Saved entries

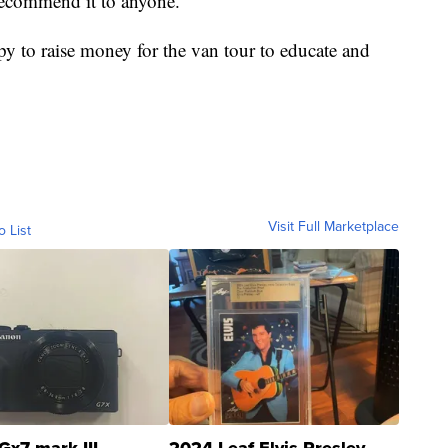
d recommend it to anyone."
y to raise money for the van tour to educate and
Visit Full Marketplace
o List
Gx7 mark III
2024 Leaf Elvis Presley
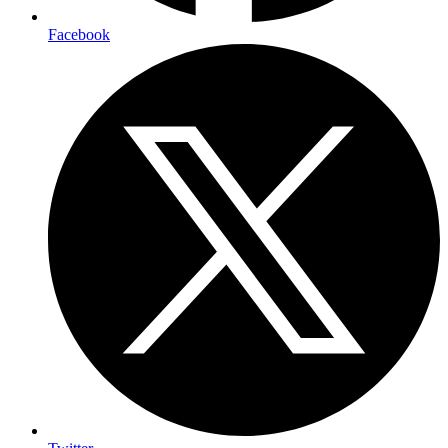
Facebook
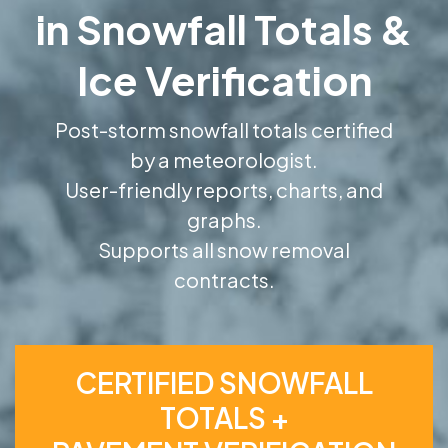
in Snowfall Totals &
Ice Verification
Post-storm snowfall totals certified
by a meteorologist.
User-friendly reports, charts, and
graphs.
Supports all snow removal
contracts.
CERTIFIED SNOWFALL
TOTALS +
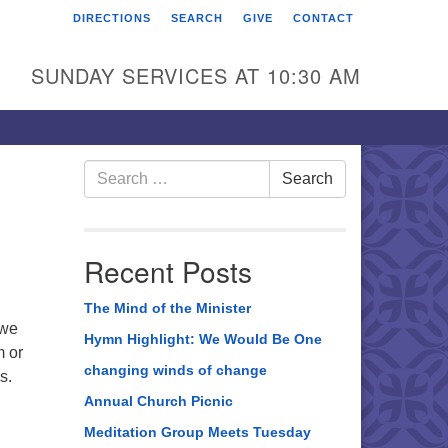
DIRECTIONS
SEARCH
GIVE
CONTACT
rst Unitarian Universalist
hurch of Berks County
SUNDAY SERVICES AT 10:30 AM
6 Franklin Street
ading, PA 19602
0-372-0928
Search
Search
for:
rections
nd Us on Facebook
Recent Posts
The Mind of the Minister
 we
Hymn Highlight: We Would Be One
 or
changing winds of change
s.
Annual Church Picnic
Meditation Group Meets Tuesday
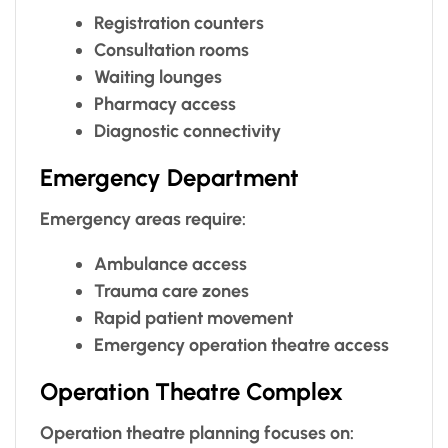
Registration counters
Consultation rooms
Waiting lounges
Pharmacy access
Diagnostic connectivity
Emergency Department
Emergency areas require:
Ambulance access
Trauma care zones
Rapid patient movement
Emergency operation theatre access
Operation Theatre Complex
Operation theatre planning focuses on:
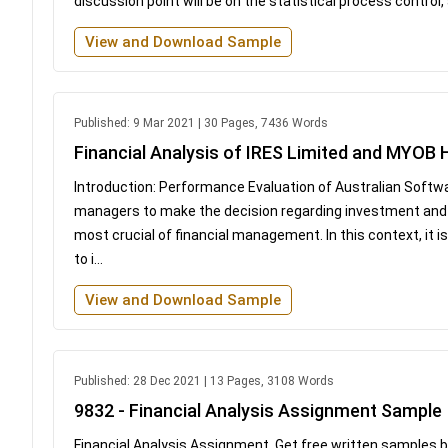
discussion point will be on the statistical process control,
View and Download Sample
Published: 9 Mar 2021 | 30 Pages, 7436 Words
Financial Analysis of IRES Limited and MYOB
Introduction: Performance Evaluation of Australian Softwar
managers to make the decision regarding investment and t
most crucial of financial management. In this context, it i
to i...
View and Download Sample
Published: 28 Dec 2021 | 13 Pages, 3108 Words
9832 - Financial Analysis Assignment Sample
Financial Analysis Assignment Get free written samples 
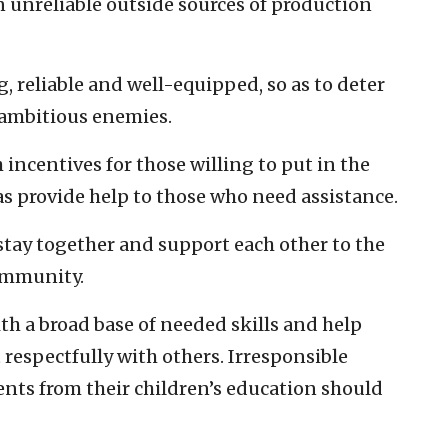
unreliable outside sources of production
, reliable and well-equipped, so as to deter
 ambitious enemies.
incentives for those willing to put in the
 as provide help to those who need assistance.
stay together and support each other to the
community.
th a broad base of needed skills and help
 respectfully with others. Irresponsible
nts from their children’s education should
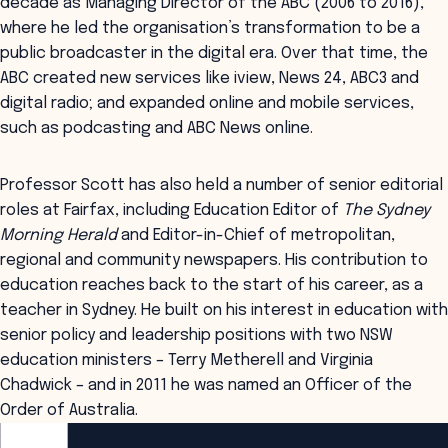
decade as Managing Director of the ABC (2006 to 2016),
where he led the organisation’s transformation to be a
public broadcaster in the digital era. Over that time, the
ABC created new services like iview, News 24, ABC3 and
digital radio; and expanded online and mobile services,
such as podcasting and ABC News online.
Professor Scott has also held a number of senior editorial
roles at Fairfax, including Education Editor of
The Sydney
Morning Herald
and Editor-in-Chief of metropolitan,
regional and community newspapers. His contribution to
education reaches back to the start of his career, as a
teacher in Sydney. He built on his interest in education with
senior policy and leadership positions with two NSW
education ministers – Terry Metherell and Virginia
Chadwick – and in 2011 he was named an Officer of the
Order of Australia.
ANZSOG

Try it: For every line above that has "access" in it, copy the line.

Result of the task:
Pharmacy access
Ambulance access
Emergency operation theatre access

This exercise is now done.